**Exercise prompt:** Lines after the one containing "Jeep® Financing" are to be omitted; print exactly each line from the start of the records up to and including it.

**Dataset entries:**
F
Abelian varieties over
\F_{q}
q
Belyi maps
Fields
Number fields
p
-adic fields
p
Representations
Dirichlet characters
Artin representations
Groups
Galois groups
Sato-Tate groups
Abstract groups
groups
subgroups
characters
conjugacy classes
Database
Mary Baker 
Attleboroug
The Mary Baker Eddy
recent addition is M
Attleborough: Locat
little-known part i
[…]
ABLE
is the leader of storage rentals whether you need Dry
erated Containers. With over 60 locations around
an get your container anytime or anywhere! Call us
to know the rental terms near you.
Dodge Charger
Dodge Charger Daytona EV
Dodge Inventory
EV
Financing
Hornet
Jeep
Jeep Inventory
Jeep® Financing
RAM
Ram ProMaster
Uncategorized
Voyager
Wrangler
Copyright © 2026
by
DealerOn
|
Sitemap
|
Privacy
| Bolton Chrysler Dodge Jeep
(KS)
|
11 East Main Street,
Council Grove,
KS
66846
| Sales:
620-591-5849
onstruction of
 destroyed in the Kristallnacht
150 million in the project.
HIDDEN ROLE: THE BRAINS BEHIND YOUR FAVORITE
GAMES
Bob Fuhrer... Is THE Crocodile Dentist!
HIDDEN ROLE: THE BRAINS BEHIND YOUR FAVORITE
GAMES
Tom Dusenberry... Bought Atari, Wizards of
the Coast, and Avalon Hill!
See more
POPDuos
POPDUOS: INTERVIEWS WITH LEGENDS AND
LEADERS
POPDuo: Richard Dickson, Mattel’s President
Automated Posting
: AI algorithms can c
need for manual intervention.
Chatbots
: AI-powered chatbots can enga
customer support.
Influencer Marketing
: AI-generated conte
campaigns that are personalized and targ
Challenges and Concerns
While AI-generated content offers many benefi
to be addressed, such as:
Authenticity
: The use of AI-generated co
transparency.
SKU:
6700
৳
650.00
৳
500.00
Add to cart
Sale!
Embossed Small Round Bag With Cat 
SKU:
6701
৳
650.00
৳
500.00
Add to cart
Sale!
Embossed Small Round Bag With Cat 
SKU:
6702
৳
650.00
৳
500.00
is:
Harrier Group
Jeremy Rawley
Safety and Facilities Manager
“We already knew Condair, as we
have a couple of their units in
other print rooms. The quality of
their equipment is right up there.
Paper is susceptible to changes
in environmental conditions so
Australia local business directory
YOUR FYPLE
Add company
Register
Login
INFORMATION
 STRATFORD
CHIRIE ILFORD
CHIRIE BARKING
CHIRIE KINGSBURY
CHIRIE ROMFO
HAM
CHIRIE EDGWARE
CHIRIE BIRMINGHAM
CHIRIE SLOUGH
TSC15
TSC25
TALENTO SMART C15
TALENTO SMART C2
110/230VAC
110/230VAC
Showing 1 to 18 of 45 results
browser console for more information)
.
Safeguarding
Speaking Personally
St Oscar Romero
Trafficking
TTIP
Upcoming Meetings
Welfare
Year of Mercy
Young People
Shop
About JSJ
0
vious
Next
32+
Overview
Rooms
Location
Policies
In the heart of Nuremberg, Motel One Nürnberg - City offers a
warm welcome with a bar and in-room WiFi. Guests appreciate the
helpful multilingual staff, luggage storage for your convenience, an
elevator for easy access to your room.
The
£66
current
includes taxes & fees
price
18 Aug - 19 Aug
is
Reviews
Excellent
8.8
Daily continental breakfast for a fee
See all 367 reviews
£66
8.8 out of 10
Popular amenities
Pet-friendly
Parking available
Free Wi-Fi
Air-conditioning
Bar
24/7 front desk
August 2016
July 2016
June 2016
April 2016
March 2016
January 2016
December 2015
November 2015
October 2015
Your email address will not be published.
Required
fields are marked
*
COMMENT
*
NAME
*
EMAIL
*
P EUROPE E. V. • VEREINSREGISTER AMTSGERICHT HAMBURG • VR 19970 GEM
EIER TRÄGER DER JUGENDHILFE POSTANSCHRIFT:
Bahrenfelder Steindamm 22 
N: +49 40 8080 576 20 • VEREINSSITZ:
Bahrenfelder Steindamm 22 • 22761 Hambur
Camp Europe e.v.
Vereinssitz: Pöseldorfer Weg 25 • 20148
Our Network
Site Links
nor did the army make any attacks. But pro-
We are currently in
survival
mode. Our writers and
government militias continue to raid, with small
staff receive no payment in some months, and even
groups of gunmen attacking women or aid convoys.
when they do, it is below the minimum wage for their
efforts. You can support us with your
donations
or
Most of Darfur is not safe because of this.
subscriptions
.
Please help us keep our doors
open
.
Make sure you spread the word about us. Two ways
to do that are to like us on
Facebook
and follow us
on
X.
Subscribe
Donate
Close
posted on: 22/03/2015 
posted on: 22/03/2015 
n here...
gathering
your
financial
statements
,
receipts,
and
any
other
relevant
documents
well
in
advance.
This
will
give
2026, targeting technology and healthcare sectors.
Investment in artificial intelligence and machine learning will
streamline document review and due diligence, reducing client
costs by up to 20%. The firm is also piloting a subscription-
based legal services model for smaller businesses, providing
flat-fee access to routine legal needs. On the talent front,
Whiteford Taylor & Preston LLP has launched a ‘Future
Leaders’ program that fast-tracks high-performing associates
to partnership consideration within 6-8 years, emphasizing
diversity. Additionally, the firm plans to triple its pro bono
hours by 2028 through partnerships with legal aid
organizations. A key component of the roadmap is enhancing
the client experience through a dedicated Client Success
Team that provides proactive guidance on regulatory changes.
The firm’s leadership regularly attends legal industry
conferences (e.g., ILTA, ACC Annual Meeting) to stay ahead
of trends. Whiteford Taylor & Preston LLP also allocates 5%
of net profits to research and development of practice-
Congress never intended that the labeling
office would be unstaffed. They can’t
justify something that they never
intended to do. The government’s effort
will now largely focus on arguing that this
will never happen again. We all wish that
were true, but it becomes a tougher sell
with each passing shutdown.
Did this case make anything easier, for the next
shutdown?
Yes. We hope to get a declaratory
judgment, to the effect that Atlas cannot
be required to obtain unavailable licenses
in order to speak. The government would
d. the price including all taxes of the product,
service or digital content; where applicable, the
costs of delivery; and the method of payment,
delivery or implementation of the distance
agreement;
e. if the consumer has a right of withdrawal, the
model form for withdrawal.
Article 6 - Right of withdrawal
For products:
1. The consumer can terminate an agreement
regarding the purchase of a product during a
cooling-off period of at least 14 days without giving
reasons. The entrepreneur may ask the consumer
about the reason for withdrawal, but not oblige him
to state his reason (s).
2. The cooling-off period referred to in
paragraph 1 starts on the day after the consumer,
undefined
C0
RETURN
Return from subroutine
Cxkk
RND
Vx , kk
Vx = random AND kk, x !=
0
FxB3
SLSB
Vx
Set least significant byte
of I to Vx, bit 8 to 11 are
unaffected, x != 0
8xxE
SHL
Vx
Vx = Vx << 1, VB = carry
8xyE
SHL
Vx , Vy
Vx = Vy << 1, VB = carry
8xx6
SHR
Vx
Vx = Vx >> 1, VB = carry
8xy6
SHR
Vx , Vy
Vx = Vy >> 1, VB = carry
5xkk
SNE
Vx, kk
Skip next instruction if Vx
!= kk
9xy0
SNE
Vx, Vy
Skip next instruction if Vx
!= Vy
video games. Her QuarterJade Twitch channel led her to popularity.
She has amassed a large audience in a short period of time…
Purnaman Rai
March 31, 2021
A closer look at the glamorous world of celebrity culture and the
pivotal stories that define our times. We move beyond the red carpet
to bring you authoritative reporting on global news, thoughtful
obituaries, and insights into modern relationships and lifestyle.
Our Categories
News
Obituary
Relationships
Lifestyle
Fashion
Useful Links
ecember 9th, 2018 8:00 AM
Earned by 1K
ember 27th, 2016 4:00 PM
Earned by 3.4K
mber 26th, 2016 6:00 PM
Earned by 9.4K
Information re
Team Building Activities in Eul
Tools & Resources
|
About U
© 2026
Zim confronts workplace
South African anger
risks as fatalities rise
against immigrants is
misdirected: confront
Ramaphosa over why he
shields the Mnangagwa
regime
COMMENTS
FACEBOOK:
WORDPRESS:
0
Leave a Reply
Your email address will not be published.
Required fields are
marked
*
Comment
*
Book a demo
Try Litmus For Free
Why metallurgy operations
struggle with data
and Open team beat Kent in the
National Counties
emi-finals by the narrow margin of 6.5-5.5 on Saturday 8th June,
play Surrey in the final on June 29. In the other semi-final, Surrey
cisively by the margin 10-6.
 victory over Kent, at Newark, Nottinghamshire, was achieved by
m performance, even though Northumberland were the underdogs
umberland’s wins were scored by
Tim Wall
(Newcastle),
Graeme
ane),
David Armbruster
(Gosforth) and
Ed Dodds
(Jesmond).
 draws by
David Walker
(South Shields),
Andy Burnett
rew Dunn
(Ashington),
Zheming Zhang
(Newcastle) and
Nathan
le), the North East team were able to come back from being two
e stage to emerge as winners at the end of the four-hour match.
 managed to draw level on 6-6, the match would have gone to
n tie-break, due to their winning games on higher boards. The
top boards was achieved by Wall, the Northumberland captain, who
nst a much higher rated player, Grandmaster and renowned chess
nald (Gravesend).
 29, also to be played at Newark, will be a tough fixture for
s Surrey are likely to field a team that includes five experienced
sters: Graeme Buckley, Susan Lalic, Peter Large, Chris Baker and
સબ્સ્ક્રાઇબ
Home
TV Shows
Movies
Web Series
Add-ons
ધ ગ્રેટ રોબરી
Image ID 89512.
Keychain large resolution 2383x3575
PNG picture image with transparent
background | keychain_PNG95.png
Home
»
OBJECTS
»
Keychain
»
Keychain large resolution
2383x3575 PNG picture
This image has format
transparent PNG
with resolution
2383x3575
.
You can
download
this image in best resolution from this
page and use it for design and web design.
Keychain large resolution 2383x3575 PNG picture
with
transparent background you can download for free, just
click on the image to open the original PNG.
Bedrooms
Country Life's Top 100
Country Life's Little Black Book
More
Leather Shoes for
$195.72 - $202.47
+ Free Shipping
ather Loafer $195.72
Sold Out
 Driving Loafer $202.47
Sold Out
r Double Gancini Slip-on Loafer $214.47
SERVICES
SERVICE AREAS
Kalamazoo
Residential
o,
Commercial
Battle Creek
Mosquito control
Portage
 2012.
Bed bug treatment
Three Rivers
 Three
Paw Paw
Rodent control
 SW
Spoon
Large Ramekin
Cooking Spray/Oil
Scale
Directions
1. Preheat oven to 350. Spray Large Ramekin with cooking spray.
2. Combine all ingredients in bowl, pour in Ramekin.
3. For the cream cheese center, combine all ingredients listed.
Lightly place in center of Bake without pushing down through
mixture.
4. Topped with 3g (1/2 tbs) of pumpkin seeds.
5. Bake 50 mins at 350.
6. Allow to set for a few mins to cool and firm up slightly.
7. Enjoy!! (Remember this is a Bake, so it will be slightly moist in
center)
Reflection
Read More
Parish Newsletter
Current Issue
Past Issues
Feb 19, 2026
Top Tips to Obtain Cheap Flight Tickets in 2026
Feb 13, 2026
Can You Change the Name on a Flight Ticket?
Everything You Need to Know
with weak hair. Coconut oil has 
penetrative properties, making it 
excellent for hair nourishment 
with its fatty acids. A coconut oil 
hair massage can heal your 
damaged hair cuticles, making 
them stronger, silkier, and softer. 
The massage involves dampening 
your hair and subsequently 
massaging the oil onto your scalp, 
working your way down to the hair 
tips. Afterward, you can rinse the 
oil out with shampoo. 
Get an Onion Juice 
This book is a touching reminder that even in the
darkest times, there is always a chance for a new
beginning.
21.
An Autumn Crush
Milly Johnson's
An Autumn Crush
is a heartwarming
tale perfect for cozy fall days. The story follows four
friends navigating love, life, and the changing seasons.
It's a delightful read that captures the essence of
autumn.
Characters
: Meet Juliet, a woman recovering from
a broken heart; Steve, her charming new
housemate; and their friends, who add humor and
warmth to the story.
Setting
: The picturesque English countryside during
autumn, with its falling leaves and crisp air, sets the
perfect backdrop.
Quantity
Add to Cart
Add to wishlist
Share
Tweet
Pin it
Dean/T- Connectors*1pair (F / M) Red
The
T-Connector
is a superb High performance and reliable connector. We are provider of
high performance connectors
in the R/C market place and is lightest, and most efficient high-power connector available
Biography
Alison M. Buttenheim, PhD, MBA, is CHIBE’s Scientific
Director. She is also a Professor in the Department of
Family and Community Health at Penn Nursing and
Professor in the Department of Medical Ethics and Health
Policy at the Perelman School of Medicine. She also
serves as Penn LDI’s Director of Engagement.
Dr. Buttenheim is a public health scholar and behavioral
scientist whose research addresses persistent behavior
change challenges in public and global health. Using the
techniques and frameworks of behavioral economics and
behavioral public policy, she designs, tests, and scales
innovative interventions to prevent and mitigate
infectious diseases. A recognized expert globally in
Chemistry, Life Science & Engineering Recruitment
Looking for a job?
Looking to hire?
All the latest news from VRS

**Answer for this exercise:**
F
Abelian varieties over
\F_{q}
q
Belyi maps
Fields
Number fields
p
-adic fields
p
Representations
Dirichlet characters
Artin representations
Groups
Galois groups
Sato-Tate groups
Abstract groups
groups
subgroups
characters
conjugacy classes
Database
Mary Baker 
Attleboroug
The Mary Baker Eddy
recent addition is M
Attleborough: Locat
little-known part i
[…]
ABLE
is the leader of storage rentals whether you need Dry
erated Containers. With over 60 locations around
an get your container anytime or anywhere! Call us
to know the rental terms near you.
Dodge Charger
Dodge Charger Daytona EV
Dodge Inventory
EV
Financing
Hornet
Jeep
Jeep Inventory
Jeep® Financing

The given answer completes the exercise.